◆ LISTED RECORDS
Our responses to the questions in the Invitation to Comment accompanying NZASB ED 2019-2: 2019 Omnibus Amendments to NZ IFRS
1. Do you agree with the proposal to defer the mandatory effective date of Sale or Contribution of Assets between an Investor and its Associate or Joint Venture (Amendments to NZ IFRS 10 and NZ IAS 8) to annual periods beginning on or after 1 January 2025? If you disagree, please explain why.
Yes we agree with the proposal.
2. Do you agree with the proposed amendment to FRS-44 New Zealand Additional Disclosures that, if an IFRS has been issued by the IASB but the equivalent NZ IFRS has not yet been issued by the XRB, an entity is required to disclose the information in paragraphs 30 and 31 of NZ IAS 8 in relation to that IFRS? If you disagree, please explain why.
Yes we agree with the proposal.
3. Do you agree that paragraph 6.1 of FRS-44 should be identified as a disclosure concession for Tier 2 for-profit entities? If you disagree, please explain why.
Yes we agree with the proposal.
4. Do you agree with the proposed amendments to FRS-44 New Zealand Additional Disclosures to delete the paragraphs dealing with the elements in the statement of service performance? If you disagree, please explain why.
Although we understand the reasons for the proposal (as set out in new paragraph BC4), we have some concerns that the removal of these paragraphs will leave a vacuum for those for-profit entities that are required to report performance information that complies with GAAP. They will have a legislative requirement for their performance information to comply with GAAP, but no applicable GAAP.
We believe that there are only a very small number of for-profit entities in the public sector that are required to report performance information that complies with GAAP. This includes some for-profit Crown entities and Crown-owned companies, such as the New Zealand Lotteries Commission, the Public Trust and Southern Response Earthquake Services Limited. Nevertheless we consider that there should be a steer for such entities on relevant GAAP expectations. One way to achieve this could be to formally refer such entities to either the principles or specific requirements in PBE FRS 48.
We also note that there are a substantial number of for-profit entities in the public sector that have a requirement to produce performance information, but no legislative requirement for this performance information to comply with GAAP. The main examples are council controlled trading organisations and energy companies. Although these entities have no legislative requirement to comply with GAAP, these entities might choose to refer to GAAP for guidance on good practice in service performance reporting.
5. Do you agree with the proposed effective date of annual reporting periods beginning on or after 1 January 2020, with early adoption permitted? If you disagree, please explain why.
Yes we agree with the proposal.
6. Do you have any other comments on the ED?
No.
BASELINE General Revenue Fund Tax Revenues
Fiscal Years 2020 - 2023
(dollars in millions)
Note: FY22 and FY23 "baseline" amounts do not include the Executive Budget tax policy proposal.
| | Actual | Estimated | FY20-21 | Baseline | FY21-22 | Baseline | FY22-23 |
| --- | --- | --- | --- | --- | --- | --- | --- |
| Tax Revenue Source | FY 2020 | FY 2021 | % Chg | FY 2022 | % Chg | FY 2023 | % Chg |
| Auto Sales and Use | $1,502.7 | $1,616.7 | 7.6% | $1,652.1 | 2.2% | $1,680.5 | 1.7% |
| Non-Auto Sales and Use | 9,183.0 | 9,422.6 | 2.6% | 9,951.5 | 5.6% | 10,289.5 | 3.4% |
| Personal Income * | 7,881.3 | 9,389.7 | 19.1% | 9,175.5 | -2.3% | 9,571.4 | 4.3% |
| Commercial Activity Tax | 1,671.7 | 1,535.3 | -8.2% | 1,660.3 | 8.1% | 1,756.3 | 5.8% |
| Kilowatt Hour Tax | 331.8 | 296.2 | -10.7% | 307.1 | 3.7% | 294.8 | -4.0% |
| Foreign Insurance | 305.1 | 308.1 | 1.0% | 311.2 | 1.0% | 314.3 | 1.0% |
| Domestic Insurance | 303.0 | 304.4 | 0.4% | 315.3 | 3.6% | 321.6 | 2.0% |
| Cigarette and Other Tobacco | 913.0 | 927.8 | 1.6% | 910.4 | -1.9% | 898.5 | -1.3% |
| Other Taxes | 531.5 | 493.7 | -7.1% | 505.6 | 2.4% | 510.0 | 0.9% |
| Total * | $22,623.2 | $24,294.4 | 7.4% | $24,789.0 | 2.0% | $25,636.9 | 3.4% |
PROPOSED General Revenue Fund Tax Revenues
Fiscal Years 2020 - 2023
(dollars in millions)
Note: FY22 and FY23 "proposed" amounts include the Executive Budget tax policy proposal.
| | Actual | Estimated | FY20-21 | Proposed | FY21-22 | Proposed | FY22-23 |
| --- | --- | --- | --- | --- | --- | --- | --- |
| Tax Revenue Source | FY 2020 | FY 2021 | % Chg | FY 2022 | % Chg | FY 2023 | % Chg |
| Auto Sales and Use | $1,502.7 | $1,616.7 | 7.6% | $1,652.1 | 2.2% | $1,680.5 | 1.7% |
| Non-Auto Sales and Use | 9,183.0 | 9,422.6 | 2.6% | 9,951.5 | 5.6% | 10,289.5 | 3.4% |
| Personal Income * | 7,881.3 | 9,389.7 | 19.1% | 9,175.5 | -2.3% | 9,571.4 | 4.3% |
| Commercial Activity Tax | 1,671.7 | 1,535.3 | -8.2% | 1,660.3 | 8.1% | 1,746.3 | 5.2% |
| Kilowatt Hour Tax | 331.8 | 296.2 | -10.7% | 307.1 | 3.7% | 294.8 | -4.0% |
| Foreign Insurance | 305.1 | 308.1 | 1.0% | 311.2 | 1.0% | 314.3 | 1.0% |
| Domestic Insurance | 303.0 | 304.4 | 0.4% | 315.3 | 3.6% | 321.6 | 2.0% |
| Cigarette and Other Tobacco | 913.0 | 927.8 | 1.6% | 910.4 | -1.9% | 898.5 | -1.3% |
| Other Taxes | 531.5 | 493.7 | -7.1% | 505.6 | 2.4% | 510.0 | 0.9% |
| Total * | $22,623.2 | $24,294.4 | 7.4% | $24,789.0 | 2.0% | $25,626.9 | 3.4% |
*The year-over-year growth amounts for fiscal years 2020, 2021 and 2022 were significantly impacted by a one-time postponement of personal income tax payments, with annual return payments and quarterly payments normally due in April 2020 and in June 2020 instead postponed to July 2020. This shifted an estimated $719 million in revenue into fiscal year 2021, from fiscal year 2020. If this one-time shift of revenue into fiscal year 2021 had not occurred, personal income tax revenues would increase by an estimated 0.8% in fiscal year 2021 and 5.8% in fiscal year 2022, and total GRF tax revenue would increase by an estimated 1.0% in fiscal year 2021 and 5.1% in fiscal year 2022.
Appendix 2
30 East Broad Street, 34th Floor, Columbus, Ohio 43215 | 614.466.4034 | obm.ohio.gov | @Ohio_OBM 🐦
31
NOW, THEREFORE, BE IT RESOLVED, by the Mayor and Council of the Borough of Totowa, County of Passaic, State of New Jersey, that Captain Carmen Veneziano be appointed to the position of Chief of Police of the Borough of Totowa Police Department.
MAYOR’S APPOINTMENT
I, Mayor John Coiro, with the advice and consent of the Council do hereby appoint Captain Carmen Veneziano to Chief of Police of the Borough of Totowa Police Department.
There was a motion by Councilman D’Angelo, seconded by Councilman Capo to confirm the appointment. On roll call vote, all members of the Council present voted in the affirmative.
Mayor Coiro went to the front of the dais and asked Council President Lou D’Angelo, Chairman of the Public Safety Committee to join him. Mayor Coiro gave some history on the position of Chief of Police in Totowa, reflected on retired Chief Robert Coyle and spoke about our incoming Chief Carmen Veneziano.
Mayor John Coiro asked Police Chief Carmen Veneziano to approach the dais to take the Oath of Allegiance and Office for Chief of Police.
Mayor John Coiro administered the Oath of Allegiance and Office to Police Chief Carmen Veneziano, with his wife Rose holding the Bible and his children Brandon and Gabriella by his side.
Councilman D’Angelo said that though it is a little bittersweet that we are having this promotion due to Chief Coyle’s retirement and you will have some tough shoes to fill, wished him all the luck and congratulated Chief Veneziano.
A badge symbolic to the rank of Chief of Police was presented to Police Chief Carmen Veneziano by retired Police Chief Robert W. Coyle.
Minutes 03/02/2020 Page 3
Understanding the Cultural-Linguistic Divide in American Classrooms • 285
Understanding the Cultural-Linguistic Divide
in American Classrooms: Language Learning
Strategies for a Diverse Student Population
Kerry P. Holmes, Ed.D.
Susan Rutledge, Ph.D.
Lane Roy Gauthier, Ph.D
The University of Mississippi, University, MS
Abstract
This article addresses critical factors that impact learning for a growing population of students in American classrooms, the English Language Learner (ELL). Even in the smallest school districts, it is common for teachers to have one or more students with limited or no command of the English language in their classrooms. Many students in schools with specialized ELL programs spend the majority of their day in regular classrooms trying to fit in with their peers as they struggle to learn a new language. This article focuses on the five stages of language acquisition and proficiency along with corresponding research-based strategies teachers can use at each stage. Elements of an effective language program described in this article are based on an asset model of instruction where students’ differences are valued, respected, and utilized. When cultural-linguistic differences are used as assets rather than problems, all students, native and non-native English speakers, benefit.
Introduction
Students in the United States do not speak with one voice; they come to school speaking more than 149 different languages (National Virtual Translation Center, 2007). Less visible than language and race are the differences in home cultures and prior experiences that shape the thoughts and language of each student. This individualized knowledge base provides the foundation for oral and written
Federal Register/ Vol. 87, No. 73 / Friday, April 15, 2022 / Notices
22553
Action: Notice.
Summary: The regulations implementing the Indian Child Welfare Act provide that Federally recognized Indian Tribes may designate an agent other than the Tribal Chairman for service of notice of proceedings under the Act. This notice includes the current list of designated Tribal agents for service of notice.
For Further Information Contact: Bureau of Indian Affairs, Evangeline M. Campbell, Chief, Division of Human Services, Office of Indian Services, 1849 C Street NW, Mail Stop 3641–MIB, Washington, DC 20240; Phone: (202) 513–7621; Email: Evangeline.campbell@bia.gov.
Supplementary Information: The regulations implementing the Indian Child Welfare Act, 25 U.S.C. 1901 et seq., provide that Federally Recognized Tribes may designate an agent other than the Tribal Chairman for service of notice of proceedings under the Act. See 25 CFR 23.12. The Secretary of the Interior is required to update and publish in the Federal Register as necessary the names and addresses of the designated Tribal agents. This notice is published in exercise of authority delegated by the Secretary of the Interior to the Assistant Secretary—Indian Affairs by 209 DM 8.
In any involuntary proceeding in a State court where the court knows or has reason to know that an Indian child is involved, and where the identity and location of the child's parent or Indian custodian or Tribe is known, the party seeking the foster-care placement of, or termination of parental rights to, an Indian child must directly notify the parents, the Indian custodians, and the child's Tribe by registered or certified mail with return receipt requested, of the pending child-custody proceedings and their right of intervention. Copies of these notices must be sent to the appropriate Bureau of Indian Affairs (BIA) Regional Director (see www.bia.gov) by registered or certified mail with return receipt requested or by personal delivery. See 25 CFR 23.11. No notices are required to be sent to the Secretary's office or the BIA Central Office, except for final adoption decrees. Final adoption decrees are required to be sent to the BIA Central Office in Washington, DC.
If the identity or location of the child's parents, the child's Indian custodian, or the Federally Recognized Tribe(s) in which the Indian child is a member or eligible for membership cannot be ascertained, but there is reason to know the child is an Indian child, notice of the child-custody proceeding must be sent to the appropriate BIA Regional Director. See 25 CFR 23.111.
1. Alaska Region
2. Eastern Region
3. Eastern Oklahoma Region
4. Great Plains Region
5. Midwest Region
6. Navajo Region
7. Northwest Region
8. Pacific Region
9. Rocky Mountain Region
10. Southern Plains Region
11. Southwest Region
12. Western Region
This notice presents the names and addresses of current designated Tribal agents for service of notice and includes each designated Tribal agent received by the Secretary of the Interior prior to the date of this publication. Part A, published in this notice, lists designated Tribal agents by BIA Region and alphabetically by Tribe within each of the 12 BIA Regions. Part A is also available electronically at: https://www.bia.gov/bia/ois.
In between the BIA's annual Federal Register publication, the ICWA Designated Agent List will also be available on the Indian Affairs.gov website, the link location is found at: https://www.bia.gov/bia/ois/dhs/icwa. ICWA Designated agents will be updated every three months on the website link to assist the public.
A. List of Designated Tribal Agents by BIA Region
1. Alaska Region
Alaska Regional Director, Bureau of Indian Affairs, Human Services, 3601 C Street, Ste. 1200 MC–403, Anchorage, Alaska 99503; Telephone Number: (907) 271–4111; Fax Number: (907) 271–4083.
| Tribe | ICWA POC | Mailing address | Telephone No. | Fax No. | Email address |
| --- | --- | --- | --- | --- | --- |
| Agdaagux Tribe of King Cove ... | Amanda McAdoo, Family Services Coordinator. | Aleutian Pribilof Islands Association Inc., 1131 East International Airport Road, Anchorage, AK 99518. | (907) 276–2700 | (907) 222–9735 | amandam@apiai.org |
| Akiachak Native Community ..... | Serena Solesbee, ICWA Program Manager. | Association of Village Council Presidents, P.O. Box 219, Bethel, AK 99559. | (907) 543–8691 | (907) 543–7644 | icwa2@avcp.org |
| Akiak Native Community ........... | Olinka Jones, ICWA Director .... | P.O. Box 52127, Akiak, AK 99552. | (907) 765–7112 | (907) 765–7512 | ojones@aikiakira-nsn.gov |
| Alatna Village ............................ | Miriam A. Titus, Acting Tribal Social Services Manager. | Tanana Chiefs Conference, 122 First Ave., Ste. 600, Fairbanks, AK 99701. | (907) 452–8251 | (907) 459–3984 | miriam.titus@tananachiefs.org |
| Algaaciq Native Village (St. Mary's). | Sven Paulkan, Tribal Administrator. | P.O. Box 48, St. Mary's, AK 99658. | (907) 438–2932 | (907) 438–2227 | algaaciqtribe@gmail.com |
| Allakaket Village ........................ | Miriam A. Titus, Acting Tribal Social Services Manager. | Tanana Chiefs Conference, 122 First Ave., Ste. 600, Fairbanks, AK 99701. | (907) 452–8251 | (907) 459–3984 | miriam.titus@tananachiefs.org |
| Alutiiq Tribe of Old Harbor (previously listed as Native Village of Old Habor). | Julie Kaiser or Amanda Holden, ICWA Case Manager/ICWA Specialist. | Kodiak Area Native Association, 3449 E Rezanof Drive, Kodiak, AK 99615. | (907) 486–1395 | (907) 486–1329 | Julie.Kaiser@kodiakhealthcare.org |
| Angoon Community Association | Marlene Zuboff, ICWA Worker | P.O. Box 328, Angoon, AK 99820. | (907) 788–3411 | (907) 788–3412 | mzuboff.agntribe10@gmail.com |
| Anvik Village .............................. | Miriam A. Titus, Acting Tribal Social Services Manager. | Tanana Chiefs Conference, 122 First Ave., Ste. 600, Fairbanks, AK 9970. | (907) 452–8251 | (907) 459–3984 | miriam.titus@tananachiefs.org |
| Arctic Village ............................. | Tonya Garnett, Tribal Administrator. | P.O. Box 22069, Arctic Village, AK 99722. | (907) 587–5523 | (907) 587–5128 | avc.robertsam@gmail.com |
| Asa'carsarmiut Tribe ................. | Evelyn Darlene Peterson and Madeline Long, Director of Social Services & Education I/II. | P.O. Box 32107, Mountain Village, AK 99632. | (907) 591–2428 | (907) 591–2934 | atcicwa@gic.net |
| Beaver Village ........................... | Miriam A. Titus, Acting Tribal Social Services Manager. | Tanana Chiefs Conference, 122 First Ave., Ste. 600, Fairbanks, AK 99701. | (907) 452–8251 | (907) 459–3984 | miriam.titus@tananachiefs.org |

◆ INSTRUCTIONS FOR THE TASK
Your reply should hold only the lines from the first line of the records through the one with "4. Do you agree", reproduced word for word.

◆ EXPECTED OUTPUT
Our responses to the questions in the Invitation to Comment accompanying NZASB ED 2019-2: 2019 Omnibus Amendments to NZ IFRS
1. Do you agree with the proposal to defer the mandatory effective date of Sale or Contribution of Assets between an Investor and its Associate or Joint Venture (Amendments to NZ IFRS 10 and NZ IAS 8) to annual periods beginning on or after 1 January 2025? If you disagree, please explain why.
Yes we agree with the proposal.
2. Do you agree with the proposed amendment to FRS-44 New Zealand Additional Disclosures that, if an IFRS has been issued by the IASB but the equivalent NZ IFRS has not yet been issued by the XRB, an entity is required to disclose the information in paragraphs 30 and 31 of NZ IAS 8 in relation to that IFRS? If you disagree, please explain why.
Yes we agree with the proposal.
3. Do you agree that paragraph 6.1 of FRS-44 should be identified as a disclosure concession for Tier 2 for-profit entities? If you disagree, please explain why.
Yes we agree with the proposal.
4. Do you agree with the proposed amendments to FRS-44 New Zealand Additional Disclosures to delete the paragraphs dealing with the elements in the statement of service performance? If you disagree, please explain why.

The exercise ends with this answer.